#### Directions for this task
Show each line of the data below that has the string "output" in it.

#### Information provided
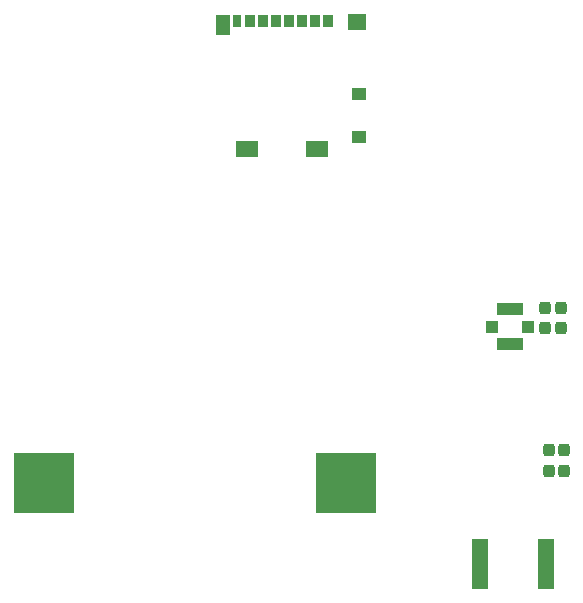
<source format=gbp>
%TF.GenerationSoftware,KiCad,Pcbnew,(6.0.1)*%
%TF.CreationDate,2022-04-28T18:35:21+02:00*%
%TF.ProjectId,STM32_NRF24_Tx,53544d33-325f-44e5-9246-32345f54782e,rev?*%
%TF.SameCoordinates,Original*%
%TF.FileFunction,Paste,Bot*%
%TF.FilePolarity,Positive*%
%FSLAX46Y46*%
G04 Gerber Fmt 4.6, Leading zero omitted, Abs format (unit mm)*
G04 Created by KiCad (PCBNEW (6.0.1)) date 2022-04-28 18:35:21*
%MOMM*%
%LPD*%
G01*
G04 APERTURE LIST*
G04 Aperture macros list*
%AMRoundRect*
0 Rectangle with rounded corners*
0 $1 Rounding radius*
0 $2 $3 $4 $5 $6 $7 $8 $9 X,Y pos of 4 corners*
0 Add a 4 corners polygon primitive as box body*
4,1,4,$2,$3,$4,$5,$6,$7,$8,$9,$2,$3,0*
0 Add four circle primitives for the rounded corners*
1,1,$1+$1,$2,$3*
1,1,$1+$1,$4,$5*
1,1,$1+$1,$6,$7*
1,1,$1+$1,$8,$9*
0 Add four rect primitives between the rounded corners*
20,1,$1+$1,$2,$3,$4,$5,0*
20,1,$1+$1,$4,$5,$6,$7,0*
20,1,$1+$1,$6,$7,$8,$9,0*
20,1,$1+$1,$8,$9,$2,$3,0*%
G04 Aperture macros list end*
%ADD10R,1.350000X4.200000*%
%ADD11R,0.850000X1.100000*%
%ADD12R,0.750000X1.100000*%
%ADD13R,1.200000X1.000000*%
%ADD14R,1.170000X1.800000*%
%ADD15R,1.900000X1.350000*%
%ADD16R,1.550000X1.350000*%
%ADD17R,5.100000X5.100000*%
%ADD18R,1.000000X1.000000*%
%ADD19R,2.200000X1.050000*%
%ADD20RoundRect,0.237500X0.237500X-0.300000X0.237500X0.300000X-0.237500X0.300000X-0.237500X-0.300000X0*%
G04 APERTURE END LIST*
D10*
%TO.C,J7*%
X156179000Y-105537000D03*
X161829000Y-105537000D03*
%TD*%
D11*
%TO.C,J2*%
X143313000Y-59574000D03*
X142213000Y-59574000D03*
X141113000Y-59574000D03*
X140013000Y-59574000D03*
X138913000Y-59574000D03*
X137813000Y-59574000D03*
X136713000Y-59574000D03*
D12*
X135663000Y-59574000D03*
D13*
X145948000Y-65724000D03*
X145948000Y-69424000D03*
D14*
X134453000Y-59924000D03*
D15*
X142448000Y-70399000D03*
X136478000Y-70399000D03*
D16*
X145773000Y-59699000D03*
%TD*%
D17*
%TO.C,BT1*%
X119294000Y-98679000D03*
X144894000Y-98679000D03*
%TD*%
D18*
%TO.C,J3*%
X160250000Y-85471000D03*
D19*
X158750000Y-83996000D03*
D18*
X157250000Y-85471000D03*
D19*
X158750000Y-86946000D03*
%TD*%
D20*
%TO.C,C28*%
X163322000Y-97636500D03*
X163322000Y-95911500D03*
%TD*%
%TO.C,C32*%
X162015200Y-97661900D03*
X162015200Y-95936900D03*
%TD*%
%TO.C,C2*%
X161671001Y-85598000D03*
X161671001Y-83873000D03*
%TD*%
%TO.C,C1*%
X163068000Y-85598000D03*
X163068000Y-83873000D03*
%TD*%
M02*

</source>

==

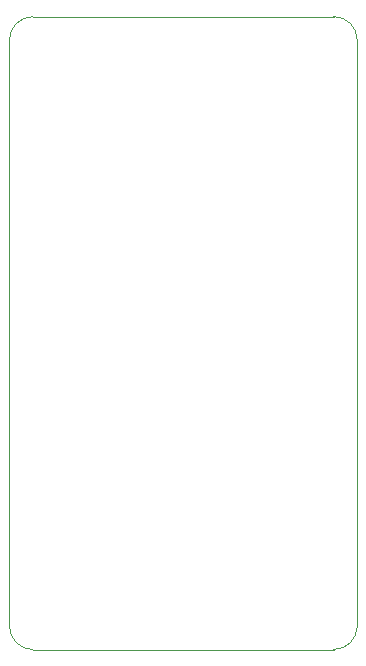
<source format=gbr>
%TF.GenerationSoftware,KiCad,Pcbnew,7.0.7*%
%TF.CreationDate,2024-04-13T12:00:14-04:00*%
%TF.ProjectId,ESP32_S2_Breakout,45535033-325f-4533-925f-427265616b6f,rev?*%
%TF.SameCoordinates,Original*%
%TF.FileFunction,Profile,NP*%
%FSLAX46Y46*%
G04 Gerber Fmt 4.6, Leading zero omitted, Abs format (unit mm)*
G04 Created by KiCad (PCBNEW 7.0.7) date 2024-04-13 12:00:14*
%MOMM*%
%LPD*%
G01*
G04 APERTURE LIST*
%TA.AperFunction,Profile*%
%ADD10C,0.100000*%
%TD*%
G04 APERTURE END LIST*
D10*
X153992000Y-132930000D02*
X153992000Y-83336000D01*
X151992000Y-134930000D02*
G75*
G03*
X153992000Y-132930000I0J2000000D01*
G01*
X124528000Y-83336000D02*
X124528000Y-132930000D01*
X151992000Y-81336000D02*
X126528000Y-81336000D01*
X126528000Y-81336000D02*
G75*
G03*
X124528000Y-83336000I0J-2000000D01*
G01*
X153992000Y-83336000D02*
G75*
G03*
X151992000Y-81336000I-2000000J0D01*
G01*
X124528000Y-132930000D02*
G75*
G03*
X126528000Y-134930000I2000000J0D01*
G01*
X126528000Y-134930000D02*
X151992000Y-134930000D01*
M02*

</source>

--

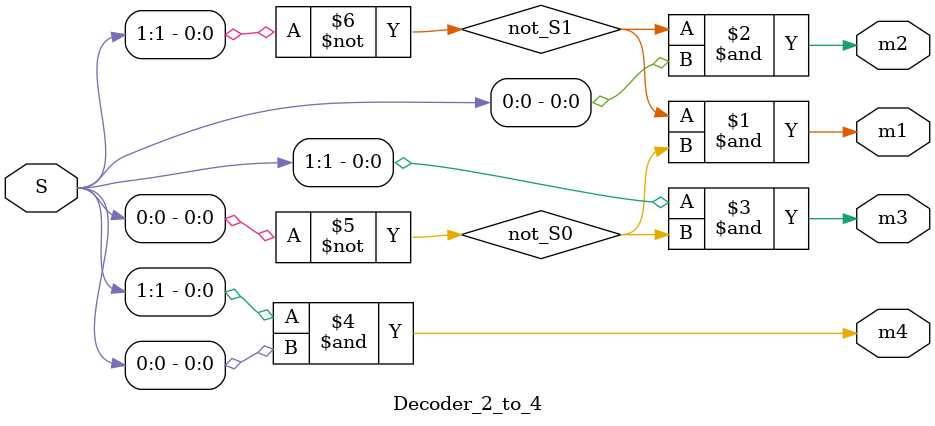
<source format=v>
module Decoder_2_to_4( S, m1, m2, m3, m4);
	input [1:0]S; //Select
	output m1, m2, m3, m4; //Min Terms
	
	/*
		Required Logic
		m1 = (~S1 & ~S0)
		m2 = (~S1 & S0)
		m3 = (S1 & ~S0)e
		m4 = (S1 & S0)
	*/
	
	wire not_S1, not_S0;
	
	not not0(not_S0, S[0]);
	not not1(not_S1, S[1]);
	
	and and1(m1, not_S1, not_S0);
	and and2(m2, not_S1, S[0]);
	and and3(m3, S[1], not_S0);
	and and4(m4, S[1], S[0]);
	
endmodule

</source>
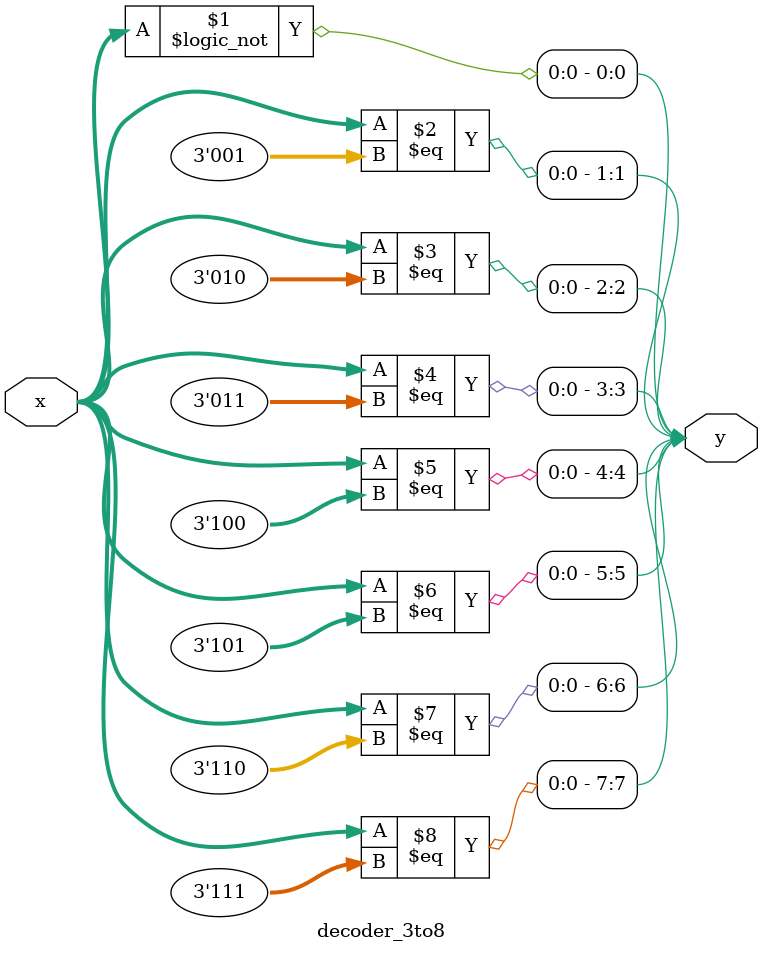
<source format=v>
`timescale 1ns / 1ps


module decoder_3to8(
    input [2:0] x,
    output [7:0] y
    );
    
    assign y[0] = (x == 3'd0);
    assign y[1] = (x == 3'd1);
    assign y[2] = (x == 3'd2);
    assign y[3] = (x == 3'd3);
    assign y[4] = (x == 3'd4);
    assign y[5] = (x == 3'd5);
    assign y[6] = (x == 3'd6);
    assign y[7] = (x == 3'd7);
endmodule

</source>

#### Answer to the problem
	output m1, m2, m3, m4; //Min Terms
    output [7:0] y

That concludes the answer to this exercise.